Cape Fear Health says they use a private company for testing, as opposed to going to the state, because they can get quicker results; however, the private company does not offer commercial courier flights on the weekend.
With volunteers like Schaefer, they hope to change that for anxious patients and medical personnel.
"If you think you may have COVID, and it could potentially be fatal - it could make you pretty anxious," Schaefer said.
FULL CORONAVIRUS COVERAGE
On Saturday, Schaefer, who's been flying for around four years, will transport the 20 to 30 test kits to Asheville. There, another Angel Flight Soars' volunteer will deliver the items to the Nashville laboratory, cutting the testing time from two to three days to just 24 hours.
GOOD NEWS: @capefearvalley is teaming up with @angelflightsoar to deliver #COVID19 test kits to a facility in Nashville, TN on the weekends. This will cut a patient's wait time for results from 2-3 days to 24 hours. At 11, meet the local doctor helping fly the kits. @ABC11_WTVD pic.twitter.com/LZA29Mx6rI— Michael Lozano (@MLozanoABC11) April 17, 2020
"Instead of getting a result on Friday night on Tuesday, we can fly them out on a Saturday and get them back on Sunday," Schaefer added.

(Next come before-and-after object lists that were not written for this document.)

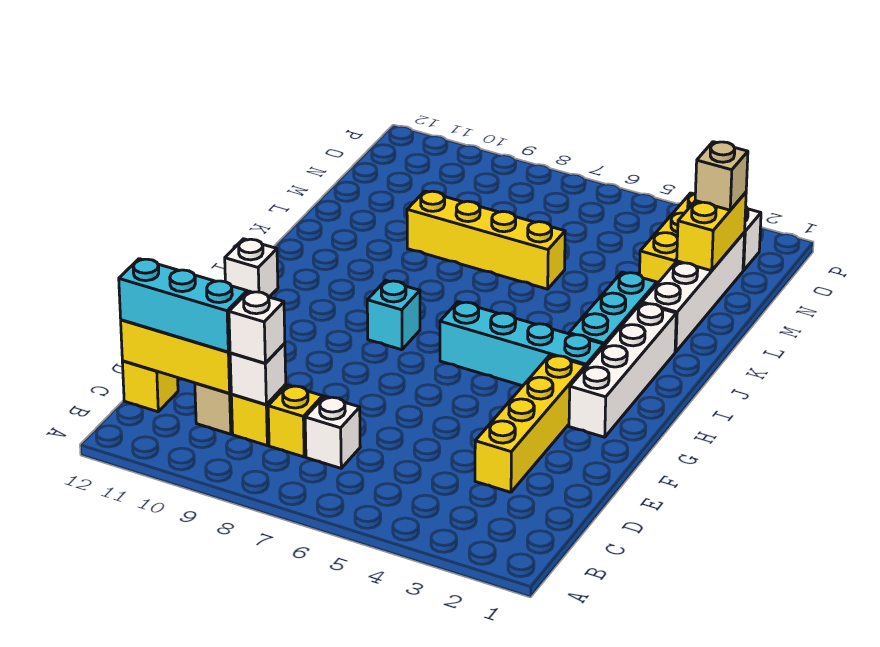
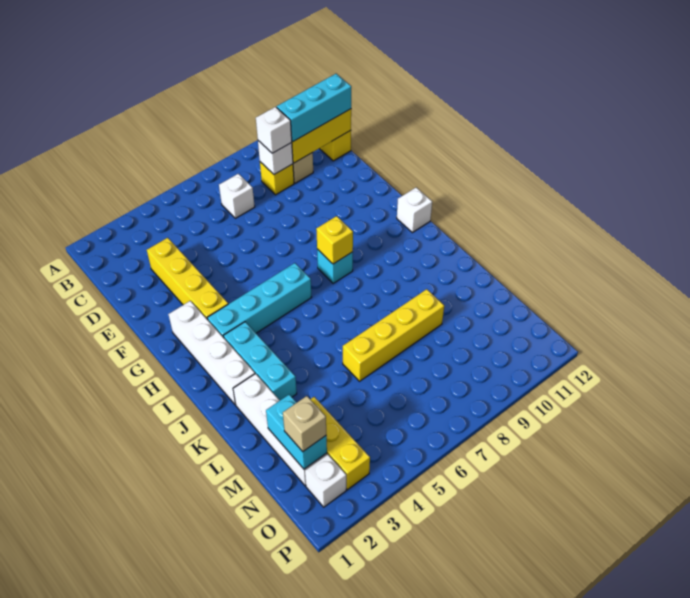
yellow brick C8 level 1 -> yellow brick H8 level 2
yellow brick M2:N2 level 2 -> cyan brick M2:N2 level 2

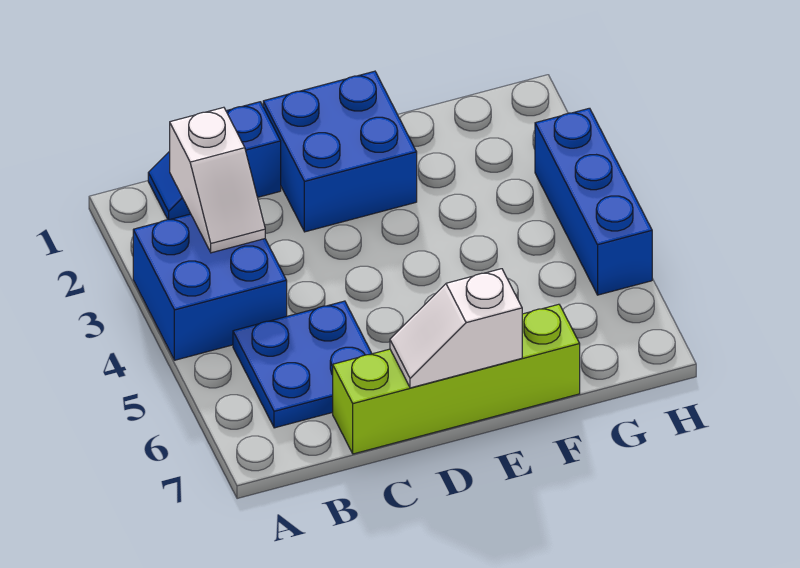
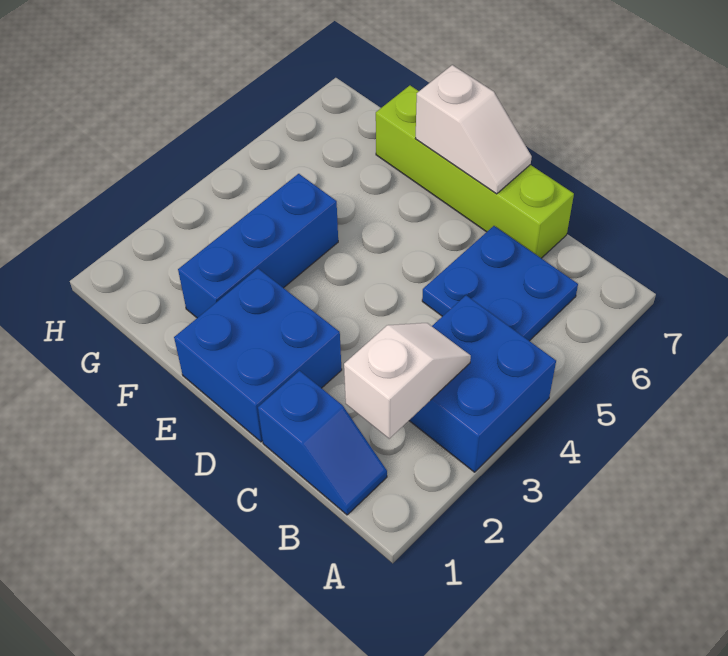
blue brick H3:H5 level 1 -> blue brick F2:F4 level 1

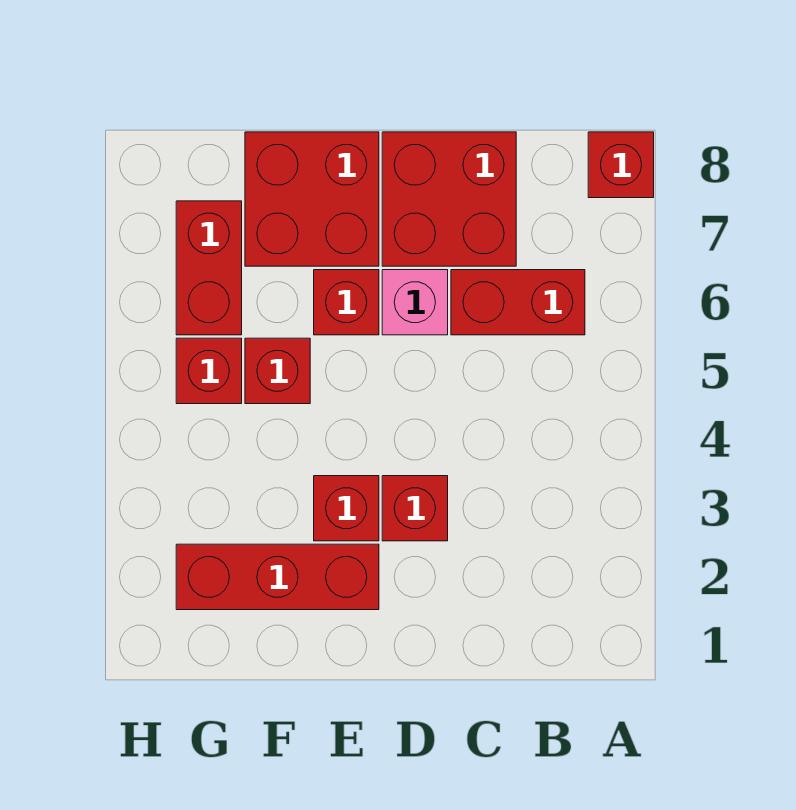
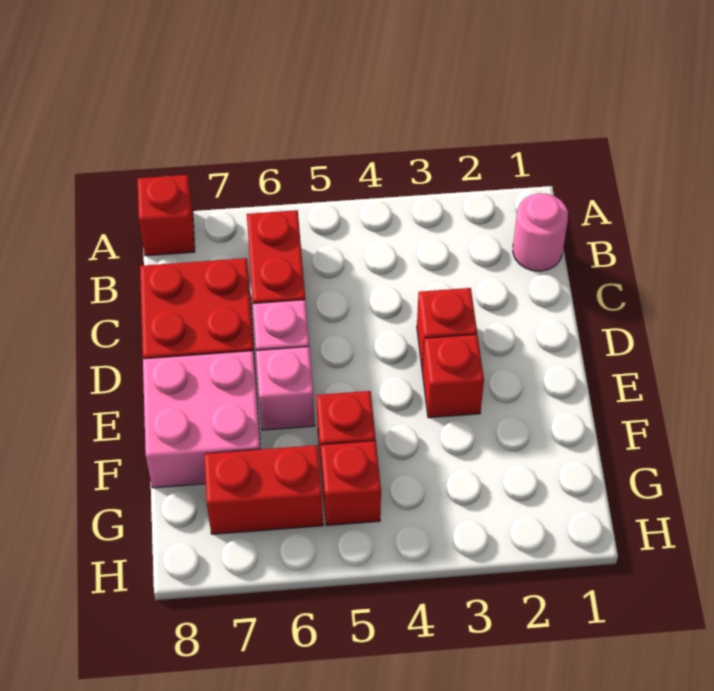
none -> pink round brick B1 level 1
red brick E2:G2 level 1 -> none
red brick E6 level 1 -> pink brick E6 level 1
red brick E7:F8 level 1 -> pink brick E7:F8 level 1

The physician tells ABC11 that means more real-time negative and positive cases, less PPE used, and most importantly: easing the worry of everyone involved.
Concern that Schaefer says his daughter, who's a nurse in the baby unit of a local hospital, is always dealing with.

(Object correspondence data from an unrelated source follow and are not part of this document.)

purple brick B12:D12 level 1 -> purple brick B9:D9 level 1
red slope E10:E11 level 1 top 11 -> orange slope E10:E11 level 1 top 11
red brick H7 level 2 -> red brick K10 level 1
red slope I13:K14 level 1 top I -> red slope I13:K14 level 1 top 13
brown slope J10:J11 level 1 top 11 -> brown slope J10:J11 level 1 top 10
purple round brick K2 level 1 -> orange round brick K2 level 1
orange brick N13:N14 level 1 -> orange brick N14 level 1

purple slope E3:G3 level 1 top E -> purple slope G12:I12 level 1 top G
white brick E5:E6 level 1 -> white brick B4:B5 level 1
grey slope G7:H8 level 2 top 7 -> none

"There are a lot of general aviation pilots who are looking for a reason to fly and would like to help the community with our hobby," Schaefer said.
Angel Flights Soars' volunteers are helping hospitals all across the southeast region.

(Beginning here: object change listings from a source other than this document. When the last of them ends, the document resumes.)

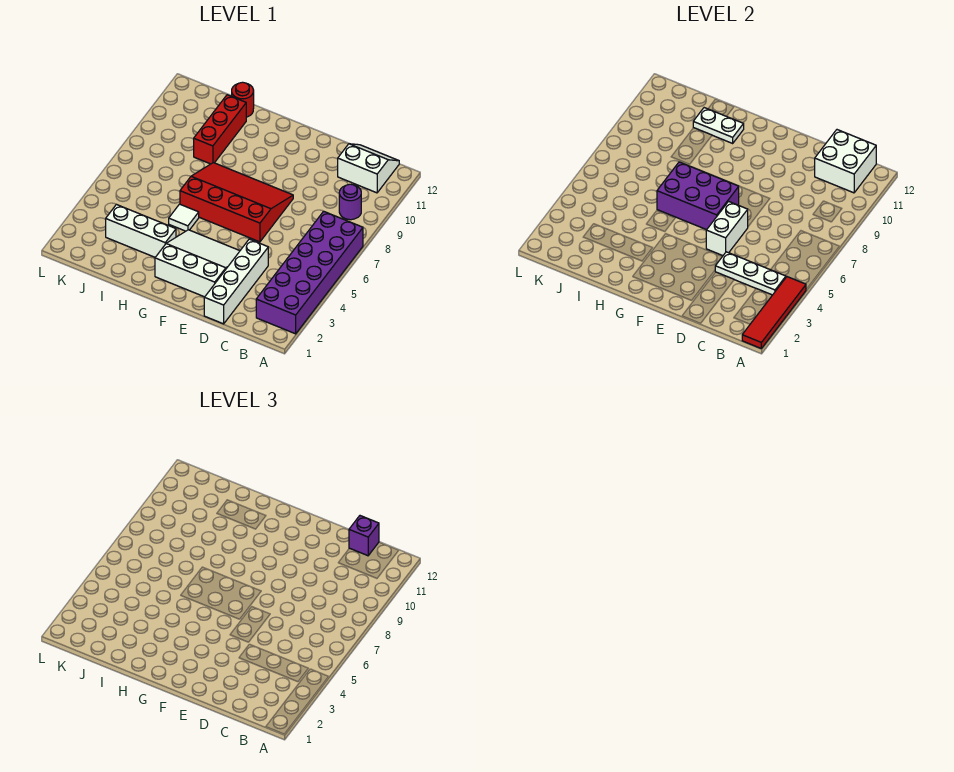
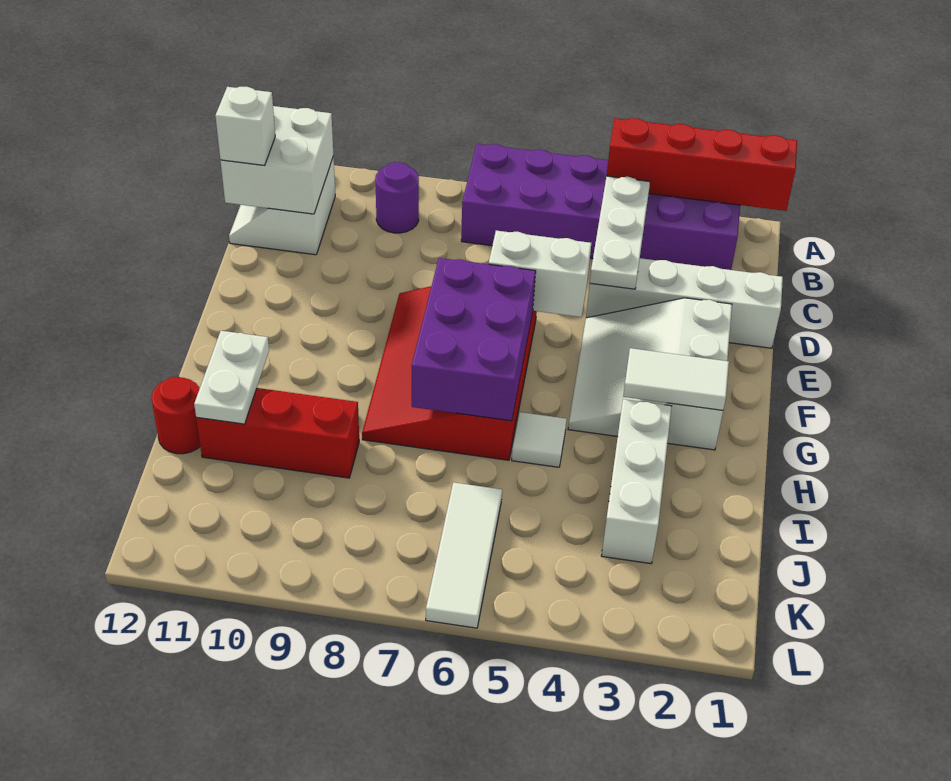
red tile A1:A4 level 2 -> red brick A1:A4 level 2
purple brick C12 level 3 -> white brick C12 level 3
none -> white tile G2:G3 level 2
none -> white tile J6:L6 level 1

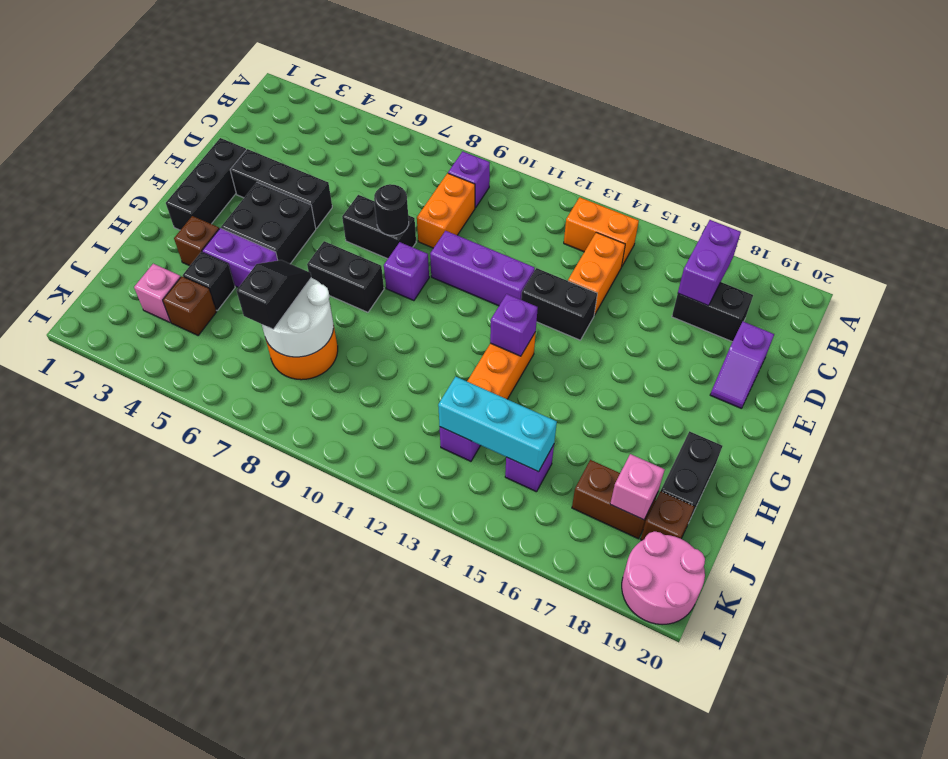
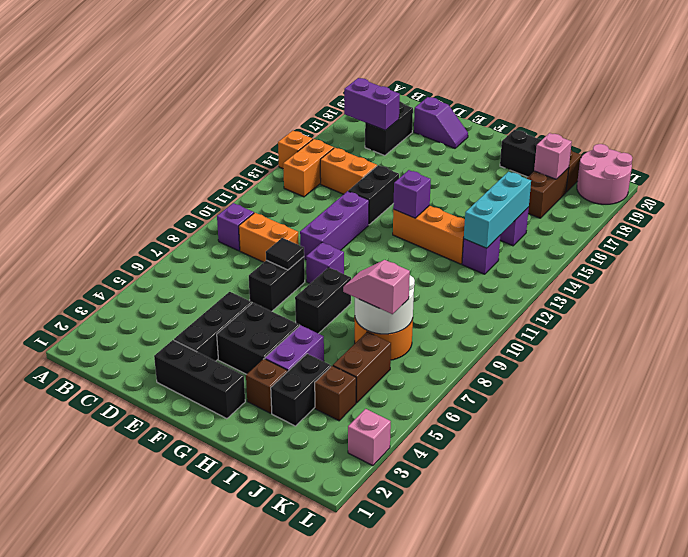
none -> orange brick A14 level 1
black round brick E8 level 2 -> black tile E8 level 2
black brick I4 level 1 -> black brick I3:I4 level 1
black slope I7:J7 level 3 top J -> pink slope I7:J7 level 3 top J
pink brick J3 level 1 -> pink brick L3 level 1
none -> brown brick J5:J6 level 1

The organization has been coordinating free flights for patients needing life-changing medical treatments, as well as offering essential medical transports during emergencies for 37 years.
With Schaefer's office seeing a major decrease in patients because of current guidelines, he's happy to be lending a helping hand.
"I don't really treat patients with coronavirus, so it's nice that, while I can't work, at least I can do something to help with the case," Schaefer said.
Cape Fear Valley Health says Schaefer will leave for Asheville to deliver the first round of test kits to make it to Nashville's airport the same day, where the courier service will pick up the specimens.